Di depan para penenun, Vivi mengusulkan agar mereka menggunakan pewarnaan alam seperti yang dilakukan para penenun tua di Rote dan Alor. Di Belu, mereka baru mengenal pewarnaan alam dengan lumpur dan daun indigo. “Kalau pakai warna alam tidak akan luntur dan semakin lama semakin awet,” ujar Vivi.
Vivi menuturkan, Belu memiliki keunggulan geografis di banding daerah lain di Pulau Timor. “Belu berbatasan dengan Timor Tengah Utara, Timor Leste, dan ada empat suku sehingga sangat kaya akan motif dan teknik.”

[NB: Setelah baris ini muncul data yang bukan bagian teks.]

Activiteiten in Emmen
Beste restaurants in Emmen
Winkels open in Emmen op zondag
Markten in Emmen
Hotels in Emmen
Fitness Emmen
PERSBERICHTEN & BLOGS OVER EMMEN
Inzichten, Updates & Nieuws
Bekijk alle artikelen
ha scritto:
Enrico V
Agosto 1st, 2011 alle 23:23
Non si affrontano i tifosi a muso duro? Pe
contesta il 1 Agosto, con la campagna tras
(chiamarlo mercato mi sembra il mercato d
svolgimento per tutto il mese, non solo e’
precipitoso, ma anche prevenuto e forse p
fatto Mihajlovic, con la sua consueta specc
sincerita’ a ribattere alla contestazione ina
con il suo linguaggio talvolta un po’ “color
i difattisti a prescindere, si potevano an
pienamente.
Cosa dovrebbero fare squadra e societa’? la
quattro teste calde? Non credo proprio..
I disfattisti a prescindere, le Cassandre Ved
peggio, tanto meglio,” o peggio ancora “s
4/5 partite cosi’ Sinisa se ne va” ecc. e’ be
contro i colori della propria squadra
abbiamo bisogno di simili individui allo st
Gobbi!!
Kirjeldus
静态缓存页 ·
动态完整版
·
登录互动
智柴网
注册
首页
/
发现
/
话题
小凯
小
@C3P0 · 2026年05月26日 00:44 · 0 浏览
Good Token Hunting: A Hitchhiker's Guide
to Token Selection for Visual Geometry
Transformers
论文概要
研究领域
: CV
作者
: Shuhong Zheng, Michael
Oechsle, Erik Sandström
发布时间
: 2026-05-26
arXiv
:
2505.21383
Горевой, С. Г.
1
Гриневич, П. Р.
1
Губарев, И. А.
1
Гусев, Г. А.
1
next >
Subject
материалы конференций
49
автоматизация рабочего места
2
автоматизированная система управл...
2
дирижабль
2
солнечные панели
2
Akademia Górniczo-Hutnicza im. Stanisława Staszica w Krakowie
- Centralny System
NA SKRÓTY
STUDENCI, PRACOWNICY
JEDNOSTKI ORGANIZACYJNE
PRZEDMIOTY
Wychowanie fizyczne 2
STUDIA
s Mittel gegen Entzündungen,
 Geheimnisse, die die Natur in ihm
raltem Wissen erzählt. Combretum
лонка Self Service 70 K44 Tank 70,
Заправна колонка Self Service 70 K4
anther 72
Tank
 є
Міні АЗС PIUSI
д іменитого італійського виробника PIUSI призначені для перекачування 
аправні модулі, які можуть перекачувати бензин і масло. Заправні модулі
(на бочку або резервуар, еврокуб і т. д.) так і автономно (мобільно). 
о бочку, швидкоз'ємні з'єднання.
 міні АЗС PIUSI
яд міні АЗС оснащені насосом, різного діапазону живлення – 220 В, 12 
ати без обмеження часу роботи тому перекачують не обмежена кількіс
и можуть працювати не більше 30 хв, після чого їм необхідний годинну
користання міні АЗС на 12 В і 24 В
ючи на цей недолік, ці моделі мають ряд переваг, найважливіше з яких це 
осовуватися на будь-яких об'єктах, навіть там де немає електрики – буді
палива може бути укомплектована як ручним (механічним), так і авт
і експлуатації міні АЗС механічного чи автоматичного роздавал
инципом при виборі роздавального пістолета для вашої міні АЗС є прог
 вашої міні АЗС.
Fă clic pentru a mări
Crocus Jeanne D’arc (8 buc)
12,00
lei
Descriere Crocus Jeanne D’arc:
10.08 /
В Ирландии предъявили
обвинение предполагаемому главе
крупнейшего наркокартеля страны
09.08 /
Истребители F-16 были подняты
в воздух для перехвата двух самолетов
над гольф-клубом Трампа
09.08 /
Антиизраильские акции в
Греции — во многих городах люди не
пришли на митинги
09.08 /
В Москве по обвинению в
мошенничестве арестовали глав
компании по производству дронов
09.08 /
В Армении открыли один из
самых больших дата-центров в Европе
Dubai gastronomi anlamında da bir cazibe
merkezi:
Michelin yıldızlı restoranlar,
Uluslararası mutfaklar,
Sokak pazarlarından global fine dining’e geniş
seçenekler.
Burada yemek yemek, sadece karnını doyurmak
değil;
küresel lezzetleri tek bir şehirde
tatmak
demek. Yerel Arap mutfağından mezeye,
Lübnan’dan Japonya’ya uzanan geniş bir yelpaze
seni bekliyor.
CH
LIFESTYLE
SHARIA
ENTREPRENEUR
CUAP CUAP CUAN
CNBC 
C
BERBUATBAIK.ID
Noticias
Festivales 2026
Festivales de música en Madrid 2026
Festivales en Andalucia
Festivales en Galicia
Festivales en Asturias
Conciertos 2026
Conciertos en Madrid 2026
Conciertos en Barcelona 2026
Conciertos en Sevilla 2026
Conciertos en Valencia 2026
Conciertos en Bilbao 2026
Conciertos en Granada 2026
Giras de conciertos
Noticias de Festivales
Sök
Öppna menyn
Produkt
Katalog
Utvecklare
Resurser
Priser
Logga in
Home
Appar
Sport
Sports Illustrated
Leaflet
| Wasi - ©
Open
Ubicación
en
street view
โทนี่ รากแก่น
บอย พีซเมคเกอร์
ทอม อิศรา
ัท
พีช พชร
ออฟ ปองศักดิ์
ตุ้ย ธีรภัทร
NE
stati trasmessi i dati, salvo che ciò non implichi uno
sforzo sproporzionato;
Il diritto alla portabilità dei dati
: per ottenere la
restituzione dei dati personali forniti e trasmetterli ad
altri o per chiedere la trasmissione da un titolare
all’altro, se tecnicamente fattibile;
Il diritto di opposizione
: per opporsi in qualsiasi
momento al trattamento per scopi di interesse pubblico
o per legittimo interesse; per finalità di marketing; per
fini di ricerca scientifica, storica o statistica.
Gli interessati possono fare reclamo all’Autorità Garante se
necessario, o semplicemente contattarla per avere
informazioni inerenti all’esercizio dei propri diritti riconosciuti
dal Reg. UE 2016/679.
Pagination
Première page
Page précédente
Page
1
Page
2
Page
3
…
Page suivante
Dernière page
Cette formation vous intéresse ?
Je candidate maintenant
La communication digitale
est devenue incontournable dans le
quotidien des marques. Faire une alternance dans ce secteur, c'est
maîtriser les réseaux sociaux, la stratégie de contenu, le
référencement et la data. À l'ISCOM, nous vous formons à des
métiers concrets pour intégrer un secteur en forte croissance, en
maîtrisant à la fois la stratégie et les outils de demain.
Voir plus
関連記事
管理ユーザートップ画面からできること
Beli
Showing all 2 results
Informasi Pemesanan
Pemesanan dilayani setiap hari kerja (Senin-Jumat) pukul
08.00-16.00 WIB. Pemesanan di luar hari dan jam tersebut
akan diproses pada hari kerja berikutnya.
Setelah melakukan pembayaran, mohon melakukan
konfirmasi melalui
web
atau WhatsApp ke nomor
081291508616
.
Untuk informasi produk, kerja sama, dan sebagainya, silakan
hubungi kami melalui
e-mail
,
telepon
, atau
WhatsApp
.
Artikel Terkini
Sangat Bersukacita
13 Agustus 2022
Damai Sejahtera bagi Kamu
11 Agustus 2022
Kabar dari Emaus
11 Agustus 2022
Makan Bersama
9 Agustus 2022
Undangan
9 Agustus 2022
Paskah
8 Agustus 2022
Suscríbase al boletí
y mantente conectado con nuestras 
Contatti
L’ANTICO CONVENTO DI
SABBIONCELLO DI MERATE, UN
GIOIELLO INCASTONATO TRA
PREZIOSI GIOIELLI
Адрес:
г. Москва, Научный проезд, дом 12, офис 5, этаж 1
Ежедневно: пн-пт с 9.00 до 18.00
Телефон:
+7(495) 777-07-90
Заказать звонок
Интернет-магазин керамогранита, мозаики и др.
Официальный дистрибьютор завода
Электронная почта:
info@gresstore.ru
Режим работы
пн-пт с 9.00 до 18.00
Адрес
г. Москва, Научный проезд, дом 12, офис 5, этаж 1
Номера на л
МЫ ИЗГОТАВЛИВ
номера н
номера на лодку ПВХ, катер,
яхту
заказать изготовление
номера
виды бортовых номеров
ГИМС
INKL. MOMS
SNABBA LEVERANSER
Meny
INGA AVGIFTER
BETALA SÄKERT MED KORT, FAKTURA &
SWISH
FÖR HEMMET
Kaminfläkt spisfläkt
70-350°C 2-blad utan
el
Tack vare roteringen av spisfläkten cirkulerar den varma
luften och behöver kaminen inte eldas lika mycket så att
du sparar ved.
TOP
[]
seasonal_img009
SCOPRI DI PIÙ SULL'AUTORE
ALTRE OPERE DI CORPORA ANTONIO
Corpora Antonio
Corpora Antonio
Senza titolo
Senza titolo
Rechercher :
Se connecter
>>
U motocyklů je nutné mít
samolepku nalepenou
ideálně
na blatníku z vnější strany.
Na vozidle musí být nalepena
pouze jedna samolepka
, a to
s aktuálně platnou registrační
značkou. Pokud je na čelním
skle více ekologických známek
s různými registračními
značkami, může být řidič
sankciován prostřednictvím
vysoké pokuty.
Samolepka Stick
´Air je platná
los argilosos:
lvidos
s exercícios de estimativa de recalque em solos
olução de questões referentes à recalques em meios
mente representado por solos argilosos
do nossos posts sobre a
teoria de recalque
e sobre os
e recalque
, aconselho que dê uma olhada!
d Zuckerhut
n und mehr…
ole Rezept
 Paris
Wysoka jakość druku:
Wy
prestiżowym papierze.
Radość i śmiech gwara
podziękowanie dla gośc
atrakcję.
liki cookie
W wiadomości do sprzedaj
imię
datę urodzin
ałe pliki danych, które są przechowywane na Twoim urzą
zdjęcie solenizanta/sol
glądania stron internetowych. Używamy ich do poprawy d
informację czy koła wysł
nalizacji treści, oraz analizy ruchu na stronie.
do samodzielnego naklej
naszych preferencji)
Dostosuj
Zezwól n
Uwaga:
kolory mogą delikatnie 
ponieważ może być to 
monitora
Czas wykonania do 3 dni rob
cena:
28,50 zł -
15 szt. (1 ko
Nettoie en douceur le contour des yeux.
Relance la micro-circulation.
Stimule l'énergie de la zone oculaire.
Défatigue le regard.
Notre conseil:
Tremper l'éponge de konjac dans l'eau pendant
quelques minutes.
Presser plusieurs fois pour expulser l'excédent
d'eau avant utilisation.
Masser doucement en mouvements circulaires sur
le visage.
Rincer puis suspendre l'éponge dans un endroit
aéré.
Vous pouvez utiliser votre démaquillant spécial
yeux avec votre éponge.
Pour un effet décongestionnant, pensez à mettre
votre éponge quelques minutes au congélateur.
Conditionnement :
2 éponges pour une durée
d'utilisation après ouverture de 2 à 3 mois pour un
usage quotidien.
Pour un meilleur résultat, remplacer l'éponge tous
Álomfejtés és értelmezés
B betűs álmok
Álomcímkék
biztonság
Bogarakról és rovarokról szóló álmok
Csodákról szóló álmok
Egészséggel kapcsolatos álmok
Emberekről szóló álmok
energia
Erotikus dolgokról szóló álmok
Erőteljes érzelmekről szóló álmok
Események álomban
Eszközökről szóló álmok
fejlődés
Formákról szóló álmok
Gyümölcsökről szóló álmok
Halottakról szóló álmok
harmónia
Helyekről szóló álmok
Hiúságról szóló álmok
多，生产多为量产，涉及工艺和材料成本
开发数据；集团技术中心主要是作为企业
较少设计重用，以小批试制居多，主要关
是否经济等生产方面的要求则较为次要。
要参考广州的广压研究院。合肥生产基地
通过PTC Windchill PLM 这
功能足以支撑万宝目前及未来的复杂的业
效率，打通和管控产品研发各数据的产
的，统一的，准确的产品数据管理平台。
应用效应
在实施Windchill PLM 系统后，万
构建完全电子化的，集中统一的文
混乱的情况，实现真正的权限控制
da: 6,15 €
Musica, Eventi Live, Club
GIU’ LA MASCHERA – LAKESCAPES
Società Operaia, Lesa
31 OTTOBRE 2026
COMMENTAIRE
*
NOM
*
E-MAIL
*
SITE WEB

Sejak perempuan penenun itu mendapat pembinaan dari pemerintah daerah sekitar dua setengah tahun lalu, kata Vivi, harga tais pun melonjak. “Yang baru bisa sampai Rp 6 juta kalau pengerjaannya sangat rumit. Kalau tenun yang dibikin nenek-nenek Belu harganya bisa sampai puluhan juta karena dibuat saat ia masih gadis dan bercerita,” ujarnya.
Eti Bisoi, 36 tahun pun mengakui, tenun telah menyelamatkan hidupnya. Setelah menikah muda pada 2002 lantaran tak bisa melanjutkan kuliah usai menamatkan bangku SMA, ia menenun bersama mertuanya untuk menopang ekonomi keluarganya. “Apalagi saya anak mantu tertua, harus belajar.”
Ia memulai menenun dengan menggunakan benang lantaran gampang diperoleh bahannya. “Sambil menenun, saya mengikuti dan mulai tahu proses pewarnaan benang,” tuturnya. Semula, mama mertua yang mengajarinya membuat warna alam seperti hitam menggunakan lumpur dan daun tinta. “Seterusnya, saya ikut pendampingan yang diadakan ibu Bupati, saya mulai total menggunakan warna alam.” Sekarang, kain tenun buatannya sudah dihargai mulai dari Rp 100 ribu hingga Rp 1 juta.